INPUT DATA:

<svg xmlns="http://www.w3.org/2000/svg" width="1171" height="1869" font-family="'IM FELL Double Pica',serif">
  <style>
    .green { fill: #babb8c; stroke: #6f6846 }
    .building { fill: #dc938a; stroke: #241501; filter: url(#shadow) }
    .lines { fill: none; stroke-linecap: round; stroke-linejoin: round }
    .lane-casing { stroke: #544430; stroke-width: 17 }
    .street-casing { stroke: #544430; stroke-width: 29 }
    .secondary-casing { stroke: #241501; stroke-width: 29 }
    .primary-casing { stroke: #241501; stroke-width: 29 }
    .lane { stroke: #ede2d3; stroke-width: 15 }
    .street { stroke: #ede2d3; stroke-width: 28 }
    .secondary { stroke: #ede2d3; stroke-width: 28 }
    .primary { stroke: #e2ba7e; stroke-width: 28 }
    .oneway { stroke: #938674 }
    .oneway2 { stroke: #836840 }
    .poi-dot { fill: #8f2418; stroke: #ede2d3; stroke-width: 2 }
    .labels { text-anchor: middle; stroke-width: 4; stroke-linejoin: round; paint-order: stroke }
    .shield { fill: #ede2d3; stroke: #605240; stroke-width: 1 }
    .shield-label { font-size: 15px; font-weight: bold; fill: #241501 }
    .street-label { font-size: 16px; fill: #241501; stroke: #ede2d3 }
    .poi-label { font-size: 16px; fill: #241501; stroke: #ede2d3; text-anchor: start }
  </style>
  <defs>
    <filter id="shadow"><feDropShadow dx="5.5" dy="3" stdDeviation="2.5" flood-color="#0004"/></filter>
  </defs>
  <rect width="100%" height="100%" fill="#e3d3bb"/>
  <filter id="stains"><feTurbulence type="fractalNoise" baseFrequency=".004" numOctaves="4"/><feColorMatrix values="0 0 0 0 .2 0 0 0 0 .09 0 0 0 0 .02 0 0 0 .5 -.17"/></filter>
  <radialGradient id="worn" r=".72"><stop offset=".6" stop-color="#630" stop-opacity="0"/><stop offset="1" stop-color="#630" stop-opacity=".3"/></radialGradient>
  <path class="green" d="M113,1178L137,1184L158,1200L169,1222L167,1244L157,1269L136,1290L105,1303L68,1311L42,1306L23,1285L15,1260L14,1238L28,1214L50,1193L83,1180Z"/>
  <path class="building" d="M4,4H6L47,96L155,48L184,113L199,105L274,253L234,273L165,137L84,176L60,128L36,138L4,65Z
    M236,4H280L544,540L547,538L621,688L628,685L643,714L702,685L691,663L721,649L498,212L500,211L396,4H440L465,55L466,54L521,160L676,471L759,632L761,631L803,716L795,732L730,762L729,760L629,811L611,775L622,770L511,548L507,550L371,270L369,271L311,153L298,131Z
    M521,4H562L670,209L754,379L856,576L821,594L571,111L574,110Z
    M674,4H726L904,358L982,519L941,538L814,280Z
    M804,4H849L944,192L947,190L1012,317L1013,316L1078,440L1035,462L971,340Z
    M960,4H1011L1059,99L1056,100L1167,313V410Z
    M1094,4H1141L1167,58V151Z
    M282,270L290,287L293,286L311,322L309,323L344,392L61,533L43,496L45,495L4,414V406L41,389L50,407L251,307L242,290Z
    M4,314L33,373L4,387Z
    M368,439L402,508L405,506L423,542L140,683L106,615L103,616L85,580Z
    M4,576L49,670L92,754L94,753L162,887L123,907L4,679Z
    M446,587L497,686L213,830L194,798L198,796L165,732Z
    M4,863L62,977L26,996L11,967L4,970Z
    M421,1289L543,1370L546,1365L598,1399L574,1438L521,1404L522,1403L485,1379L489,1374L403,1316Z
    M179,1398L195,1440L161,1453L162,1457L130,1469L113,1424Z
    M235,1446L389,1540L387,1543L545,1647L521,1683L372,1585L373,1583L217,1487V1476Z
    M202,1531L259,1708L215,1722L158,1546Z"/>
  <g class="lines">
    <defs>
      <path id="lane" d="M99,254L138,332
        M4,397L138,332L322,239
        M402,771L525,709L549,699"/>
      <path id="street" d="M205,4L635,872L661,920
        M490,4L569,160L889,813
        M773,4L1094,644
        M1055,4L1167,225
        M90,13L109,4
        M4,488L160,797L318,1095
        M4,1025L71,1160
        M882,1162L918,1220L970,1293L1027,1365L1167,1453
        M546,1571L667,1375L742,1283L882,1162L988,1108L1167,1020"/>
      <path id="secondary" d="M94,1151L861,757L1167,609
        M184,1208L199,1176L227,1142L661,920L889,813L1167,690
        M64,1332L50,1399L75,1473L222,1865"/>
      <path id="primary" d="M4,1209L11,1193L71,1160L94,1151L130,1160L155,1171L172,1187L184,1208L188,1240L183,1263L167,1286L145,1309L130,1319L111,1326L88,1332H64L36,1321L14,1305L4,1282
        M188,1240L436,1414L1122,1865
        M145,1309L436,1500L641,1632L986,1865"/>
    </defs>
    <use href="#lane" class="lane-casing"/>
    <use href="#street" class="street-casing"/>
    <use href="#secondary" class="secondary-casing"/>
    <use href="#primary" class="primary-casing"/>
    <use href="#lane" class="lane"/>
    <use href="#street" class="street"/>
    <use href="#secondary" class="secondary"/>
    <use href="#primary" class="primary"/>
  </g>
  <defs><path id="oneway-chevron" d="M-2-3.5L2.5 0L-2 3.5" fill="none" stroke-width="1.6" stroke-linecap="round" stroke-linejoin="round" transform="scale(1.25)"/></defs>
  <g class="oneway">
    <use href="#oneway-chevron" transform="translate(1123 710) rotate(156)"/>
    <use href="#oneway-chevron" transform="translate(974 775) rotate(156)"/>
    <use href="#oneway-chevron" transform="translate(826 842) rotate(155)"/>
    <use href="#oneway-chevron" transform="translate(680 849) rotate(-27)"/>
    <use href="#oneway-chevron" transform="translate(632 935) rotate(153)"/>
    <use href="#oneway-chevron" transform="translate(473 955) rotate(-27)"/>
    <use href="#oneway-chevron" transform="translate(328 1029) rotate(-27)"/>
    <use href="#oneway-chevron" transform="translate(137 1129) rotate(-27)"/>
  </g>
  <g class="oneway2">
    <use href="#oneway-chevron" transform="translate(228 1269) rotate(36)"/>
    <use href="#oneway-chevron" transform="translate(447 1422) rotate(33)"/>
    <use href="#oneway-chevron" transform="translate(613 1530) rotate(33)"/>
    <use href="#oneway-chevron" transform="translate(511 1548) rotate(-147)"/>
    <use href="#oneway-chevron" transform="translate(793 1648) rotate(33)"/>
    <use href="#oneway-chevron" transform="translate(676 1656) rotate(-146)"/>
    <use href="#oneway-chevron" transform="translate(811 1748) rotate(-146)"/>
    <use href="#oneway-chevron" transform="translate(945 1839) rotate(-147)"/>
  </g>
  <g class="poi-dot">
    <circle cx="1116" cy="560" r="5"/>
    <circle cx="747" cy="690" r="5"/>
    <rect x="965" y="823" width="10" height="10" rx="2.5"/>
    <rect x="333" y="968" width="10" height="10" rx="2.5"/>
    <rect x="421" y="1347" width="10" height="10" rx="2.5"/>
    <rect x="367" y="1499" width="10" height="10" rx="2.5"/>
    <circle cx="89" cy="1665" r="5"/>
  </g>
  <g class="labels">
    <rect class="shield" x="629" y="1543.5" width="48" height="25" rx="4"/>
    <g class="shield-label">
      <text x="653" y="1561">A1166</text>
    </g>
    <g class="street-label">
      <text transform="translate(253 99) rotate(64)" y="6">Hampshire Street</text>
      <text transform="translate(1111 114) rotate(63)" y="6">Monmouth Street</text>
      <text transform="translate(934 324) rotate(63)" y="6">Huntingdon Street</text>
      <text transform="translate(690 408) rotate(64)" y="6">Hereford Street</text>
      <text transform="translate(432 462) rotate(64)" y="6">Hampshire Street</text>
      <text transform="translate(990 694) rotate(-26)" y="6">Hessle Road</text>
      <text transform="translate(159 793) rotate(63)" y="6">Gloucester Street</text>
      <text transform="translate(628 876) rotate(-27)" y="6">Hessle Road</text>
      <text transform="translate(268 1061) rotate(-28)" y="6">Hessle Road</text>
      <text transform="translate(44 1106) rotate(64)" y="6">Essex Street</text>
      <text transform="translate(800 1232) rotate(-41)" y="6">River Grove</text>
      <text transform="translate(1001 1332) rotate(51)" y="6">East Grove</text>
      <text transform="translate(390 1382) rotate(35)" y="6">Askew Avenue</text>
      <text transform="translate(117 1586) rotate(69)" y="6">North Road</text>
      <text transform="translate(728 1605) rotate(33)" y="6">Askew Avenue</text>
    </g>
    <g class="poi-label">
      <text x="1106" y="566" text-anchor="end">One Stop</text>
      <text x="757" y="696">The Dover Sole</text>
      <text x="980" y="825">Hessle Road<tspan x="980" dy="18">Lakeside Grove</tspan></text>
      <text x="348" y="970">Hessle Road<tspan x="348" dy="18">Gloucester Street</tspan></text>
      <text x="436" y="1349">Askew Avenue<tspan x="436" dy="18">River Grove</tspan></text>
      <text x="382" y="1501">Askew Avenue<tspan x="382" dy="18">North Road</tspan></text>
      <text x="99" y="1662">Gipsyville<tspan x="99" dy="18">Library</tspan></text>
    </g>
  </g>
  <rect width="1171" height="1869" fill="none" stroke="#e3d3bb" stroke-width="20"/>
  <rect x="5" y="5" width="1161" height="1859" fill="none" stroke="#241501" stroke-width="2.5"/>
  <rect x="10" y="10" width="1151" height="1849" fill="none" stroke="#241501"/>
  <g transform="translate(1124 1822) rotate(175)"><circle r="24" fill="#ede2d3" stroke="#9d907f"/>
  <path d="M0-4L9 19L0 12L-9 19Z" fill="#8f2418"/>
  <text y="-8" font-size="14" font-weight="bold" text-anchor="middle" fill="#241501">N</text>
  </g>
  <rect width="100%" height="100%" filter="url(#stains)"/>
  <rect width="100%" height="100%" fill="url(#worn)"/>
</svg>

TASK DESCRIPTION:
Show every line of the listing containing the string "lines" by copying it.

COMPLETED TASK:
    .lines { fill: none; stroke-linecap: round; stroke-linejoin: round }
  <g class="lines">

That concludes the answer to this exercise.